On Wed, Sep 10, 2025 at 7:09 PM Junio C Hamano <gitster@xxxxxxxxx> wrote:
>
> Christian Couder <christian.couder@xxxxxxxxx> writes:
>
> > diff --git a/builtin/fast-import.c b/builtin/fast-import.c
> > @@ -2785,6 +2787,23 @@ static void store_signature(struct signature_data *stored_sig,
> > }
> > }
> >
> > +/* Process signatures (up to 2: one "sha1" and one "sha256") */
> > +static void import_signature(struct signature_data *sig_sha1,
> > + struct signature_data *sig_sha256,
> > + const char *v)
> > +{
> > + struct signature_data sig = { NULL, NULL, STRBUF_INIT };
> > +
> > + parse_one_signature(&sig, v);
> > +
> > + if (!strcmp(sig.hash_algo, "sha1"))
> > + store_signature(sig_sha1, &sig, "SHA-1");
> > + else if (!strcmp(sig.hash_algo, "sha256"))
> > + store_signature(sig_sha256, &sig, "SHA-256");
> > + else
> > + BUG("parse_one_signature() returned unknown hash algo");
> > +}
> > +
>
> THis is a new function; I am not sure if the division of labor
> between this one and its caller is done right. See below.
I have removed this new function in V2 as I think I implemented what
you suggest below.
> > @@ -2817,19 +2836,28 @@ static void parse_new_commit(const char *arg)
> > if (!committer)
> > die("Expected committer but didn't get one");
> >
> > - /* Process signatures (up to 2: one "sha1" and one "sha256") */
> > while (skip_prefix(command_buf.buf, "gpgsig ", &v)) {
> > - struct signature_data sig = { NULL, NULL, STRBUF_INIT };
> > -
> > - parse_one_signature(&sig, v);
> > -
> > - if (!strcmp(sig.hash_algo, "sha1"))
> > - store_signature(&sig_sha1, &sig, "SHA-1");
> > - else if (!strcmp(sig.hash_algo, "sha256"))

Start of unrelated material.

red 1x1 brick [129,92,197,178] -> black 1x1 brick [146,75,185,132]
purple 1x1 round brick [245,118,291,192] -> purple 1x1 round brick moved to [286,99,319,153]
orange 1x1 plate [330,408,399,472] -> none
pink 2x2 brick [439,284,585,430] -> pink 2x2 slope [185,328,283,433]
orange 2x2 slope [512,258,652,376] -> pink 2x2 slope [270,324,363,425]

> > - store_signature(&sig_sha256, &sig, "SHA-256");
> > - else
> > - BUG("parse_one_signature() returned unknown hash algo");
> > -
> > + struct strbuf data = STRBUF_INIT;
> > + switch (signed_commit_mode) {
> > + case SIGN_ABORT:
> > + die("encountered signed commit; use "

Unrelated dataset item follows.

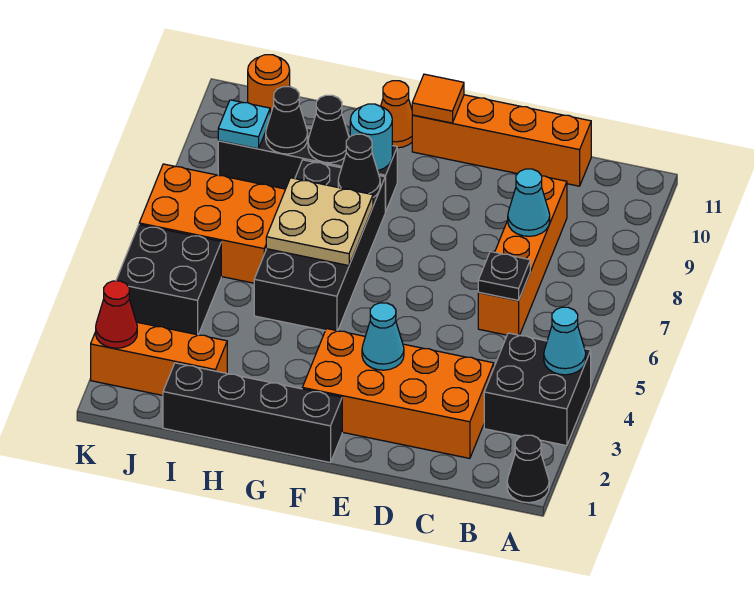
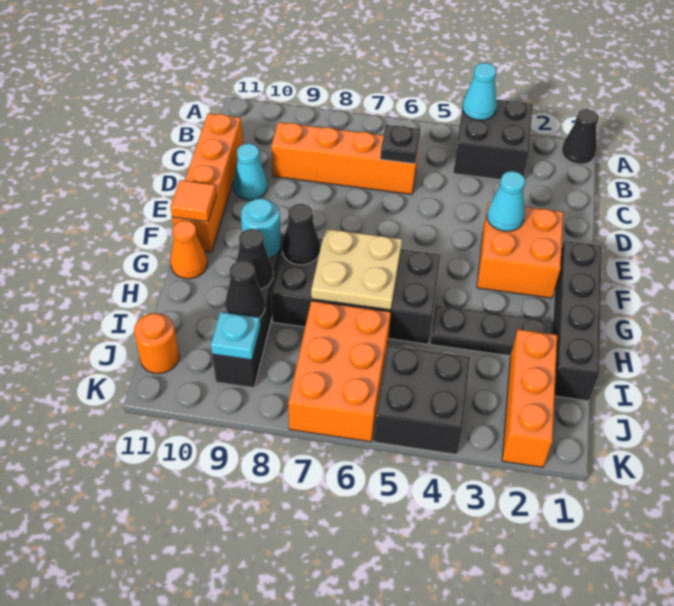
orange 2x4 brick [302,329,494,458] -> orange 2x2 brick [477,202,563,298]
cyan 1x1 cone [507,169,550,236] -> cyan 1x1 cone moved to [233,144,267,200]
none -> black 1x3 plate [430,305,553,356]
red 1x1 cone [96,281,137,348] -> none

> > + "--signed-commits=<mode> to handle it");
> > + case SIGN_WARN_VERBATIM:
> > + warning("importing a commit signature");
> > + /* fallthru */
> > + case SIGN_VERBATIM:
> > + import_signature(&sig_sha1, &sig_sha256, v);
> > + break;
> > + case SIGN_WARN_STRIP:
> > + warning("stripping a commit signature");
> > + /* fallthru */
> > + case SIGN_STRIP:
> > + /* Read signature data and discard it */
> > + read_next_command();
> > + parse_data(&data, 0, NULL);
> > + strbuf_release(&data);
> > + break;
> > + }
> > read_next_command();
> > }
>
> I am not sure if this change had to be this way. The old code
> always called parse_one_signature(), which was responsible for
> checking the signature format and then calling read_next_command()
> and parse_data(), so no matter what happened afterwards, we know we
> are consuming the data stream regardless of the conditional execution
> that happens here.
>
> The new code calls import_signature() or an inlined sequence of
> read_next_command() plus parse_data(), essentially making each case
> arm in the switch() statement responsible individually for consuming
> the incoming data. When somebody adds a new case there to specify a
> different way to handle signatures, they have to make sure that they
> do not forget calling read_next_command() and parse_data() themselves.
>
> Even though I can see, after some code inspection, that no branches
> in the current code forgets to advance the incoming data stream to
> leave us out of sync right now, this change feels like a bit of code
> ergonomics regression to me. Was it so important that we pass a
> broken signature without inspecting in STRIP mode? I am guessing
> that is the reason why the new code tries hard to avoid calling the
> parse_one_signature() function in these case arms.
Yeah, I thought it was cleaner and a bit faster if we don't parse
signatures when in STRIP mode. That's why I did it like this.
Now as it looks like we don't really mind parsing them, I implemented
that in V2. In ABORT mode, I still think it might be a bit better to
ABORT right away though, so that's what I implemented in V2.
> An aside. I think the warning message about importing should have a
> word "verbatim" in it, e.g.
>
> warning("importing a commit signature verbatim");
In V2, I have changed the message to what you suggest.